_任务_
- A) 根据这篇关于《政府信息公开条例》实施情况的文章,该条例是在国务院哪一次会议上通过的?
- B) 请把这篇关于《政府信息公开条例》实施情况的文章中的句子“《条例》实施一年来的实践,值得我们关注,对其中问题的发现和分析,有利于我们进一步更好地推行政府信息公开、加强政府自身能力建设。”译成英文。
- C) 请从最后一句之后续写这篇关于《政府信息公开条例》实施情况的文章。

_选定文本_
====================
周汉华
[摘要]至2009年5月1日,《政府信息公开条例》实施已经一周年。本文归纳了《政府信息公开条例》实施一年来的主要成绩,分析了实践中面临的主要问题,并从理论层面揭示了实践问题的深层次原因,最后提出进一步推动《政府信息公开条例》实施的若干政策建议。
[关键词]《政府信息公开条例》;政府推动;法治推动
2007年1月17日,国务院第165次常务会议通过《政府信息公开条例》(以下简称为“《条例》”),自2008年5月1日起施行。《条例》实施一年来的实践,值得我们关注,对其中问题的发现和分析,有利于我们进一步更好地推行政府信息公开、加强政府自身能力建设。
一、 《条例》实施一年来的主要成绩
(一)主动公开取得明显进展
《条例》对主动公开规定得非常详细,这是其区别于其他国家信息公开法律的一个重要方面。[1]从实践看,主动公开可以说是整个政府信息公开工作的启动点和助推器,各级政府对《条例》的贯彻实施迄今为止大多也是围绕主动公开而展开。
主动公开取得的成绩主要表现在以下几个方面:
第一,《条例》实施前后,各级政府机关普遍集中主动公开了相当数量的政府信息,实现了政府信息从不公开向公开的质的转变;
第二,为保障主动公开的顺利推进,各级政府机关启动了对过往政府信息的大规模清理和现有信息的目录编制工作,并明确了新产生信息的管理制度,由此提升了整个政府信息资源管理能力,为政府信息公开奠定了制度基础;
第三,包括信息查阅点、档案馆、图书馆、互联网、新闻发布会、广播、电视等主动公开的渠道建设取得明显成效,相应的制度建设(包括工作机构与机制、保密审查制度、群众评议制度、内部考核制度等)也依次推进,逐步形成了常态化的运行机制、渠道和习惯。
====================
_数据条目_
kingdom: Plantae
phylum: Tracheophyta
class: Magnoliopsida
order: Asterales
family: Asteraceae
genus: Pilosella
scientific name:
====================
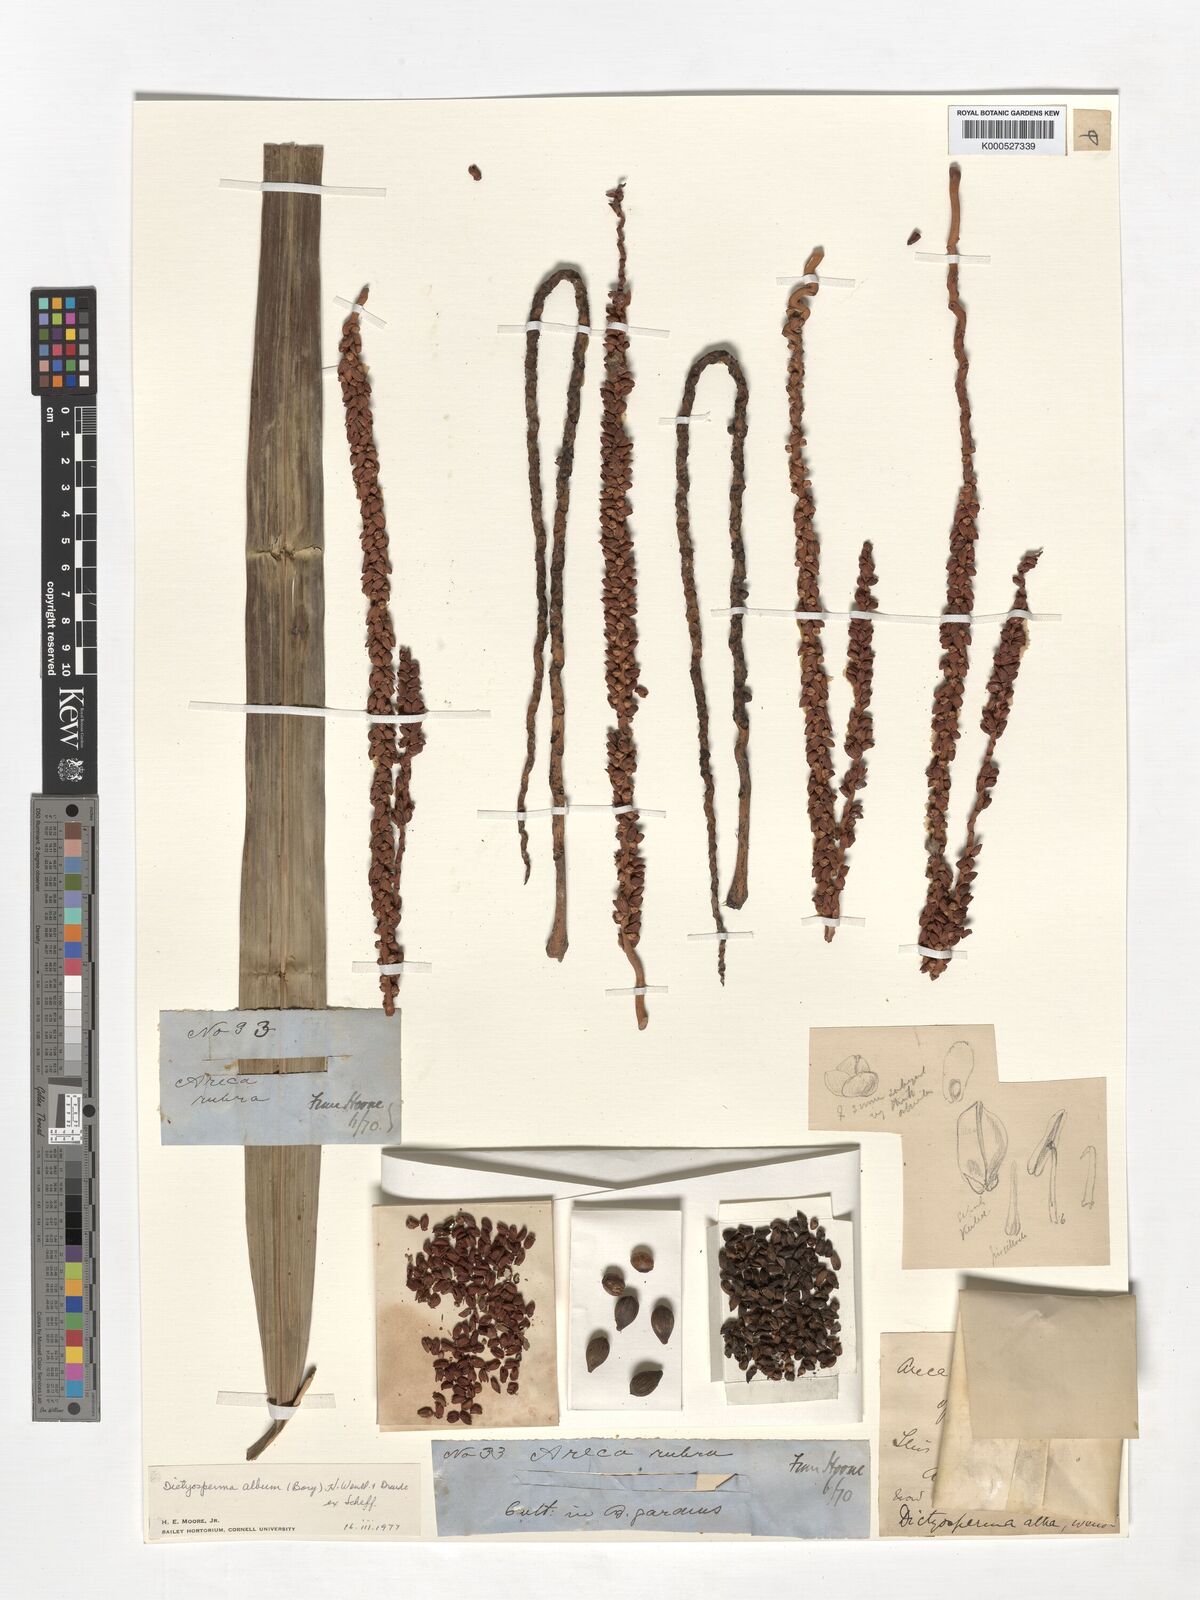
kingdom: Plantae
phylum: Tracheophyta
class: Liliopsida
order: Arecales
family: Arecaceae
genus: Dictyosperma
====================
_参考答案_
- A) 国务院第165次常务会议。

- B) The practice over the year since the Regulations took effect deserves our attention, and identifying and analyzing the problems in it will help us further improve the implementation of government information disclosure and strengthen the government's own capacity building.

- C)
(二)依申请公开迈出可喜步伐
依申请公开的引入既是《条例》的一大亮点,也是实践中的难点。从一些地方年度报告反映的实践情况来看,应该说依申请公开也迈出了可喜的步伐,不论是申请的数量还是答复或者最终公开的比例,还是比较令人满意的。比如,2008年,四川在受理的政府信息公开申请中,已经办理答复7329件,占99.1%;在已办理答复件中,同意公开6936件,占94.6%,同意部分公开164件,占2.3%,不予公开230件,仅占3.1%。
根据《条例》规定,行政机关依申请提供政府信息,可以收取检索、复制、邮寄等成本费用。迄今为止,所有的国务院部门和绝大部分地方政府都还没有收取这些成本费用,完全是免费提供政府信息。另外,根据《条例》规定,依申请公开必须是基于申请人“自身生产、生活、科研等特殊需要”。实践中,由于网上申请方式的采用(尤其是国务院部门的网上申请量普遍超过申请总量的80%以上),实际上弱化了对申请人的这些特殊要求。可以看到,类似这些做法,客观上也起到了降低依申请公开的难度和成本的作用。
(三)实现了与电子政务的结合
对于电子政务,不论是在主动公开部分还是依申请公开部分,《条例》均没有特别强调。实践中,各级政府机关自觉地将政府门户网站作为信息公开的第一平台,普遍设立信息公开网上专栏,实现了信息公开与电子政务的结合。例如,上海2008年度通过各级政府机关网站信息公开专栏查阅政府信息的有1.67亿人次。信息公开与电子政务的结合,不但为信息公开搭建了现代化的平台,降低了公众获取政府信息的成本和政府机关的行政成本,也有力地推动了电子政务向纵深发展。
(四)促进了政府机关积极主动为民服务
与发达国家自下而上推动政府信息公开的方式不同,我国的政府信息公开进程从根本上讲是政府的一场自我革命,是政府主导的自我改革与完善过程。[2]从《条例》的实施来看,这一政府主导的特点表现得非常鲜明,各级政府机关处处为老百姓利用好信息公开制度着想,而不是被动等待民众推动制度的实施。为此,各级政府机关花大力气建设查询点、受理点、办事大厅,广泛使用不同方式进行公开,并受理大量的咨询。比如,2008年,上海接受市民政府信息公开咨询约2300万人次,北京共设立632个各类政府信息公开查阅场所。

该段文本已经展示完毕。